Speaking to Anadolu Agency, she said her organization is monitoring the gap between the shortage and the requirement.

As per the government data available on the National Blood Transfusion Council website, the total donated blood has dropped from 38,189 units in February to 26,741 units in March.

Further, only 3,037 units have been received in the first 10 days of April. The number of blood donation camps have also come down from 473 in February to 46 in April so far.

"The voluntary donations have gone down by almost 100%. We receive about a million blood units a year from 89 centers in the country. Of these 52 are voluntary based donation centers, and there has been no procurement of blood," Vanashree Singh, the director of Indian Red Cross Society, told Anadolu Agency.

She said that even in-house replacement donations have also reduced by almost 50%. "For instance, in Delhi, we receive about 2,500-3,000 units a month as in-house donations, but we are now getting only 1,500 units," she said.

Decreasing blood reserves risk

More so, the blood platelets have a shelf life of only seven days, thus in absence of a continuous supply, the reserves are bound to dip.

With an entire focus on the prevention of COVID-19, doctors fear that neglect in other areas may lead to greater health risks. Hospitals these days are conducting fewer surgeries related to other ailments. With about 1.5 million cancer cases prevalent in the country, the requirement, despite a reduced demand is still high, doctors say.

According to World Health Organization standards, a country requires blood units equal to one percent of its population. Experts believe that as per these standards India is already far behind, but the lockdown has made it even worse.

Most of the government-run programs for pre-natal care have been canceled during the lockdown, leading to more risk among women, who generally receive care in these camps.

"More than half the women in India are anemic, and a majority of maternal deaths in the country are due to hemorrhage, which makes blood a critical component," Dr. Subhasri Balakrishnan, an obstetrician, representing the Coalition for Reproductive Health and Safe Abortion, told Anadolu Agency.

Doctors believe that critical COVID-19 patients may require blood as well, and decreasing stocks may add to the risk. The only recourse left is to take blood directly from the donor and transfer it to the patient. The procedure is called Unbanked Directed Blood Transfusion (UDBT), which is an illegal practice in India under the Drug and Cosmetics Rules enacted in 1945. The rules authorize the collection of blood only from licensed blood banks.

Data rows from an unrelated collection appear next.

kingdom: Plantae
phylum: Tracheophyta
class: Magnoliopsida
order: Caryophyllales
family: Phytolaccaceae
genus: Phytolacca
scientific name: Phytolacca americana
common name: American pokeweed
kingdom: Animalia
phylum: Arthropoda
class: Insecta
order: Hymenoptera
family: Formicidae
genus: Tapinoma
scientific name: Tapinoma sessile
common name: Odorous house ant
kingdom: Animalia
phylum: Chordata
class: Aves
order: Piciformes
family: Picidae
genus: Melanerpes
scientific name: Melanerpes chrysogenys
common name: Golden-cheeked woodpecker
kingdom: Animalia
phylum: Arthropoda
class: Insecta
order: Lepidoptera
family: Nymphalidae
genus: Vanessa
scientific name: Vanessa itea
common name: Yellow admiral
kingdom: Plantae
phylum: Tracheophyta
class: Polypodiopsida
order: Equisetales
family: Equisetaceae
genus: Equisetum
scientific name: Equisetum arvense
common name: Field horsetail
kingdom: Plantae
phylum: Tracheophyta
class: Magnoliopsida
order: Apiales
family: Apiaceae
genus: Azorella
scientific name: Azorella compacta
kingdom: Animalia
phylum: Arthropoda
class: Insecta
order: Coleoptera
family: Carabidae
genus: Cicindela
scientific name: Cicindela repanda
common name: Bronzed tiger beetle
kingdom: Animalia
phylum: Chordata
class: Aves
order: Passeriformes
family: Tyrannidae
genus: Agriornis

Many countries including the U.S. allow the UDBT, where family members can directly donate blood to their patients, without needing to store it first.

"We have been fighting in the Supreme Court for many years. If they legalize it, the direct transfer in these times when there is a huge shortage will help save lives," said Dr. R R Tongaonkar, a former president of the Association of Rural Surgeons of India.